[TASK DESCRIPTION]
Output the listing below verbatim.

[DATA]
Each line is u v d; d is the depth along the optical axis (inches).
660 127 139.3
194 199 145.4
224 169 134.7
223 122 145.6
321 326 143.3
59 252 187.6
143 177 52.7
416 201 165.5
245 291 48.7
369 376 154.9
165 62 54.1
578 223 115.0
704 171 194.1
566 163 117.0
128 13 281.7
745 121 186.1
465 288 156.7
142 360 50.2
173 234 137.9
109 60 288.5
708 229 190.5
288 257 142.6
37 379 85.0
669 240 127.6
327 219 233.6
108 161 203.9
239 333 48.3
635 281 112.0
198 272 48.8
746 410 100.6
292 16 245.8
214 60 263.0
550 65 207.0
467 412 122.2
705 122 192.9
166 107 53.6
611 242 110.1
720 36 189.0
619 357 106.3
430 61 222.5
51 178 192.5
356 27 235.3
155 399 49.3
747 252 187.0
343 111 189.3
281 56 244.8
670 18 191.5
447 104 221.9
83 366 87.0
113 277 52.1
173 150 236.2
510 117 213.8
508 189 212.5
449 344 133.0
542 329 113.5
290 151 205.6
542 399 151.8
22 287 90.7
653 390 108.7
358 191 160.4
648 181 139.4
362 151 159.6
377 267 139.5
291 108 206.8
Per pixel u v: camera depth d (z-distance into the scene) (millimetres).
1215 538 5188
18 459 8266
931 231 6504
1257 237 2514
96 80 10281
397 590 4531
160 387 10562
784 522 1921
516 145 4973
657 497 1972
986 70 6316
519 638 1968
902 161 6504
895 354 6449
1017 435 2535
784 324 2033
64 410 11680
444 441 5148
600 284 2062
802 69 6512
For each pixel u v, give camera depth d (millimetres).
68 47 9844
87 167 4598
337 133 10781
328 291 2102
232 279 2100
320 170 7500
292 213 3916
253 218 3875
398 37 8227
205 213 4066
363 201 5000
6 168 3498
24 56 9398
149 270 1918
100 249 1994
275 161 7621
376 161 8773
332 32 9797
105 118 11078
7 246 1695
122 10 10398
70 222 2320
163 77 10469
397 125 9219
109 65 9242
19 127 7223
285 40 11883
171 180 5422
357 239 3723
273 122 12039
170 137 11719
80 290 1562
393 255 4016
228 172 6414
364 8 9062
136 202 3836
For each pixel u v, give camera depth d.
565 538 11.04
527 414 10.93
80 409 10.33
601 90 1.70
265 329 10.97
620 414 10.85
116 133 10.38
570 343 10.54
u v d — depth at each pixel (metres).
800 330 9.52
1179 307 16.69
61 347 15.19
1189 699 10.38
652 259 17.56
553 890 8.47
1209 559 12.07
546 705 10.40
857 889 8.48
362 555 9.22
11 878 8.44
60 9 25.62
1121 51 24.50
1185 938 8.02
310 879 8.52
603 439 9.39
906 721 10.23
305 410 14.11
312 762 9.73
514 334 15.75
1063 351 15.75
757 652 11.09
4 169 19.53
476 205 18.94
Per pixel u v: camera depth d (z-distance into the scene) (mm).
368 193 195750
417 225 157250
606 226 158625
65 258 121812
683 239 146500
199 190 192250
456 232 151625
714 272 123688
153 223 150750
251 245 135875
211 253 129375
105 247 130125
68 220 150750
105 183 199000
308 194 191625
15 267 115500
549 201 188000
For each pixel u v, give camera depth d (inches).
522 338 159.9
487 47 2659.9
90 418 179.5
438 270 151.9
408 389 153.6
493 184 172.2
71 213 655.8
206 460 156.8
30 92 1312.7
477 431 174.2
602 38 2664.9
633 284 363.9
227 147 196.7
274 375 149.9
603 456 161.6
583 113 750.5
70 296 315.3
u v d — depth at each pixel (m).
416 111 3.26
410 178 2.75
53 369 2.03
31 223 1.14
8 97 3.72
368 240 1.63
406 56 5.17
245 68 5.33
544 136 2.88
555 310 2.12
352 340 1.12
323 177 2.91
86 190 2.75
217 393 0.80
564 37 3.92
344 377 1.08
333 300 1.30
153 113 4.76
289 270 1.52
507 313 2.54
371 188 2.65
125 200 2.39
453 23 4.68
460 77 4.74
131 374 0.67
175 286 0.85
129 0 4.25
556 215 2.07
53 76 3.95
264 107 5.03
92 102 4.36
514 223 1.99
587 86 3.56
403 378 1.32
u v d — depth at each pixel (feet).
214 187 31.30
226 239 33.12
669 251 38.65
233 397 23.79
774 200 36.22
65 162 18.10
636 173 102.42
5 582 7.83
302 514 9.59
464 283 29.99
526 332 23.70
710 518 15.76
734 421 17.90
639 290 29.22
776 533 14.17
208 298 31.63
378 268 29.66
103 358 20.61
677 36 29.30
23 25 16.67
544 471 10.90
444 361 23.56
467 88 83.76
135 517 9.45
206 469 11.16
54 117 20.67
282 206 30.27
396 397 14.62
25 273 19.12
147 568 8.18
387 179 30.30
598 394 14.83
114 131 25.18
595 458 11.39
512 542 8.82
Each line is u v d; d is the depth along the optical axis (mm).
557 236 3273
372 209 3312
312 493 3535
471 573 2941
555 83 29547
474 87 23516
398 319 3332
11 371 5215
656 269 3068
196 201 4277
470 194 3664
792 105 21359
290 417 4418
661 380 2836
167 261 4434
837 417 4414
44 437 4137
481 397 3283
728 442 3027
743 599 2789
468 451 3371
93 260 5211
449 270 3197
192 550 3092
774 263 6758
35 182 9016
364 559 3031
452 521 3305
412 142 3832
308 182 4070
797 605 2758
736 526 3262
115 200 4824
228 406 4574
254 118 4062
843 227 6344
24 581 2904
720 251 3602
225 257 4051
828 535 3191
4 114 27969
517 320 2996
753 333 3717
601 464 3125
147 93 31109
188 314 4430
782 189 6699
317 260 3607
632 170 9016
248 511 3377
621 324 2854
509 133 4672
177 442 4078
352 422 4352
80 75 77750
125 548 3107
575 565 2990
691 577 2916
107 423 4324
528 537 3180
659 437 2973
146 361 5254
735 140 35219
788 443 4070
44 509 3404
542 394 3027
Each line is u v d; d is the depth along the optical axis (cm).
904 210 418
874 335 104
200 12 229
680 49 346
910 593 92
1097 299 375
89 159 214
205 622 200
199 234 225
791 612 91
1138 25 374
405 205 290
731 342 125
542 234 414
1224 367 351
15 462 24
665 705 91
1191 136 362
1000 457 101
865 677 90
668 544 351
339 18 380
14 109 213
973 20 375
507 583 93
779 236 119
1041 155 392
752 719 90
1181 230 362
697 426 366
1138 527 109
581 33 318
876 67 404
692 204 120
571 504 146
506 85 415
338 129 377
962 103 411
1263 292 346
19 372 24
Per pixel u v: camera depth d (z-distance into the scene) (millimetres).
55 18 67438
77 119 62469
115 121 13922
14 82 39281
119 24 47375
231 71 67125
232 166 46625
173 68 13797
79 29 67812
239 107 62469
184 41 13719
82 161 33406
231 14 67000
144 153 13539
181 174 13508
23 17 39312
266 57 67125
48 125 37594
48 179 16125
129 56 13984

[WORKED SOLUTION]
Each line is u v d; d is the depth along the optical axis (inches).
660 127 139.3
194 199 145.4
224 169 134.7
223 122 145.6
321 326 143.3
59 252 187.6
143 177 52.7
416 201 165.5
245 291 48.7
369 376 154.9
165 62 54.1
578 223 115.0
704 171 194.1
566 163 117.0
128 13 281.7
745 121 186.1
465 288 156.7
142 360 50.2
173 234 137.9
109 60 288.5
708 229 190.5
288 257 142.6
37 379 85.0
669 240 127.6
327 219 233.6
108 161 203.9
239 333 48.3
635 281 112.0
198 272 48.8
746 410 100.6
292 16 245.8
214 60 263.0
550 65 207.0
467 412 122.2
705 122 192.9
166 107 53.6
611 242 110.1
720 36 189.0
619 357 106.3
430 61 222.5
51 178 192.5
356 27 235.3
155 399 49.3
747 252 187.0
343 111 189.3
281 56 244.8
670 18 191.5
447 104 221.9
83 366 87.0
113 277 52.1
173 150 236.2
510 117 213.8
508 189 212.5
449 344 133.0
542 329 113.5
290 151 205.6
542 399 151.8
22 287 90.7
653 390 108.7
358 191 160.4
648 181 139.4
362 151 159.6
377 267 139.5
291 108 206.8
Per pixel u v: camera depth d (z-distance into the scene) (millimetres).
1215 538 5188
18 459 8266
931 231 6504
1257 237 2514
96 80 10281
397 590 4531
160 387 10562
784 522 1921
516 145 4973
657 497 1972
986 70 6316
519 638 1968
902 161 6504
895 354 6449
1017 435 2535
784 324 2033
64 410 11680
444 441 5148
600 284 2062
802 69 6512
For each pixel u v, give camera depth d (millimetres).
68 47 9844
87 167 4598
337 133 10781
328 291 2102
232 279 2100
320 170 7500
292 213 3916
253 218 3875
398 37 8227
205 213 4066
363 201 5000
6 168 3498
24 56 9398
149 270 1918
100 249 1994
275 161 7621
376 161 8773
332 32 9797
105 118 11078
7 246 1695
122 10 10398
70 222 2320
163 77 10469
397 125 9219
109 65 9242
19 127 7223
285 40 11883
171 180 5422
357 239 3723
273 122 12039
170 137 11719
80 290 1562
393 255 4016
228 172 6414
364 8 9062
136 202 3836
For each pixel u v, give camera depth d.
565 538 11.04
527 414 10.93
80 409 10.33
601 90 1.70
265 329 10.97
620 414 10.85
116 133 10.38
570 343 10.54
u v d — depth at each pixel (metres).
800 330 9.52
1179 307 16.69
61 347 15.19
1189 699 10.38
652 259 17.56
553 890 8.47
1209 559 12.07
546 705 10.40
857 889 8.48
362 555 9.22
11 878 8.44
60 9 25.62
1121 51 24.50
1185 938 8.02
310 879 8.52
603 439 9.39
906 721 10.23
305 410 14.11
312 762 9.73
514 334 15.75
1063 351 15.75
757 652 11.09
4 169 19.53
476 205 18.94
Per pixel u v: camera depth d (z-distance into the scene) (mm).
368 193 195750
417 225 157250
606 226 158625
65 258 121812
683 239 146500
199 190 192250
456 232 151625
714 272 123688
153 223 150750
251 245 135875
211 253 129375
105 247 130125
68 220 150750
105 183 199000
308 194 191625
15 267 115500
549 201 188000
For each pixel u v, give camera depth d (inches).
522 338 159.9
487 47 2659.9
90 418 179.5
438 270 151.9
408 389 153.6
493 184 172.2
71 213 655.8
206 460 156.8
30 92 1312.7
477 431 174.2
602 38 2664.9
633 284 363.9
227 147 196.7
274 375 149.9
603 456 161.6
583 113 750.5
70 296 315.3
u v d — depth at each pixel (m).
416 111 3.26
410 178 2.75
53 369 2.03
31 223 1.14
8 97 3.72
368 240 1.63
406 56 5.17
245 68 5.33
544 136 2.88
555 310 2.12
352 340 1.12
323 177 2.91
86 190 2.75
217 393 0.80
564 37 3.92
344 377 1.08
333 300 1.30
153 113 4.76
289 270 1.52
507 313 2.54
371 188 2.65
125 200 2.39
453 23 4.68
460 77 4.74
131 374 0.67
175 286 0.85
129 0 4.25
556 215 2.07
53 76 3.95
264 107 5.03
92 102 4.36
514 223 1.99
587 86 3.56
403 378 1.32
u v d — depth at each pixel (feet).
214 187 31.30
226 239 33.12
669 251 38.65
233 397 23.79
774 200 36.22
65 162 18.10
636 173 102.42
5 582 7.83
302 514 9.59
464 283 29.99
526 332 23.70
710 518 15.76
734 421 17.90
639 290 29.22
776 533 14.17
208 298 31.63
378 268 29.66
103 358 20.61
677 36 29.30
23 25 16.67
544 471 10.90
444 361 23.56
467 88 83.76
135 517 9.45
206 469 11.16
54 117 20.67
282 206 30.27
396 397 14.62
25 273 19.12
147 568 8.18
387 179 30.30
598 394 14.83
114 131 25.18
595 458 11.39
512 542 8.82
Each line is u v d; d is the depth along the optical axis (mm).
557 236 3273
372 209 3312
312 493 3535
471 573 2941
555 83 29547
474 87 23516
398 319 3332
11 371 5215
656 269 3068
196 201 4277
470 194 3664
792 105 21359
290 417 4418
661 380 2836
167 261 4434
837 417 4414
44 437 4137
481 397 3283
728 442 3027
743 599 2789
468 451 3371
93 260 5211
449 270 3197
192 550 3092
774 263 6758
35 182 9016
364 559 3031
452 521 3305
412 142 3832
308 182 4070
797 605 2758
736 526 3262
115 200 4824
228 406 4574
254 118 4062
843 227 6344
24 581 2904
720 251 3602
225 257 4051
828 535 3191
4 114 27969
517 320 2996
753 333 3717
601 464 3125
147 93 31109
188 314 4430
782 189 6699
317 260 3607
632 170 9016
248 511 3377
621 324 2854
509 133 4672
177 442 4078
352 422 4352
80 75 77750
125 548 3107
575 565 2990
691 577 2916
107 423 4324
528 537 3180
659 437 2973
146 361 5254
735 140 35219
788 443 4070
44 509 3404
542 394 3027
Each line is u v d; d is the depth along the optical axis (cm).
904 210 418
874 335 104
200 12 229
680 49 346
910 593 92
1097 299 375
89 159 214
205 622 200
199 234 225
791 612 91
1138 25 374
405 205 290
731 342 125
542 234 414
1224 367 351
15 462 24
665 705 91
1191 136 362
1000 457 101
865 677 90
668 544 351
339 18 380
14 109 213
973 20 375
507 583 93
779 236 119
1041 155 392
752 719 90
1181 230 362
697 426 366
1138 527 109
581 33 318
876 67 404
692 204 120
571 504 146
506 85 415
338 129 377
962 103 411
1263 292 346
19 372 24
Per pixel u v: camera depth d (z-distance into the scene) (millimetres).
55 18 67438
77 119 62469
115 121 13922
14 82 39281
119 24 47375
231 71 67125
232 166 46625
173 68 13797
79 29 67812
239 107 62469
184 41 13719
82 161 33406
231 14 67000
144 153 13539
181 174 13508
23 17 39312
266 57 67125
48 125 37594
48 179 16125
129 56 13984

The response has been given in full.